“Your drawing looks like someone I knew. She was lovely.”When Marnie Was There, 2014
“She -is-. I haven’t seen her for a week. I wonder if she’s upset with me, because I forgot about her.”
“If she’s a friend, everything will be fine once you talk to her.”
I shouldn’t notice this scene, but I do. Why do you say “friend”? Would you say that if it was a boy in the drawing?
Not that I find her malicious or homophobic. In truth, the girl in the drawing may not be romantic. But I wish that we didn’t assume so quickly that sexual love wouldn’t exist between two women.
Not that I want an assumption towards romance, either. Perhaps merely a questioning, “If she’s sincere in her feelings towards you, everything will be fine once you talk to her.” No assumptions, either way. Merely a statement of the truth. Feelings can be any number of feelings.
Growing up, I always had people assume the close female persons in my life were platonic. We shared a bed, because we were “just friends.” As if true friends are “just” anything. But certainly nothing could “happen.” When I lived in South Korea, persons of the same sex could be flirty, hold hands, because it couldn’t be anything but harmless affection between friends. I felt like I had no voice. I dated guys, pretended I didn’t have a crush on my friend’s wife, and I stayed “normal.”

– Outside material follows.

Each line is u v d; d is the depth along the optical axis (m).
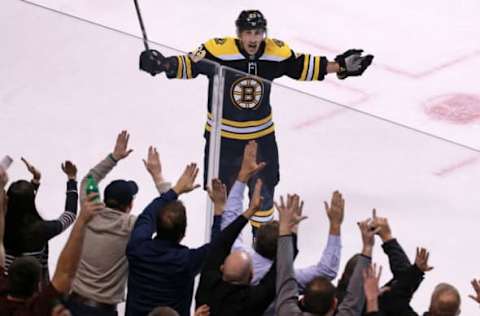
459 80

People are always pushing their ideas of romance on my youngest one, which frustrates the beejesus out of her. She just wants to be able to have people in her life, without anyone assuming anything about her. She’s stopped making assumptions about herself, having decided she’s not interested in even seeking out a label just yet (she was before). She likes that her dad and I just let her be whatever, whenever.
It’s a small thing, I realize. But in my mind, I rewrite the words, “If she’s sincere in her feelings towards you, everything will be fine once you talk to her.” And it feels just the slightest bit nicer in my head. And the world makes a little bit more sense.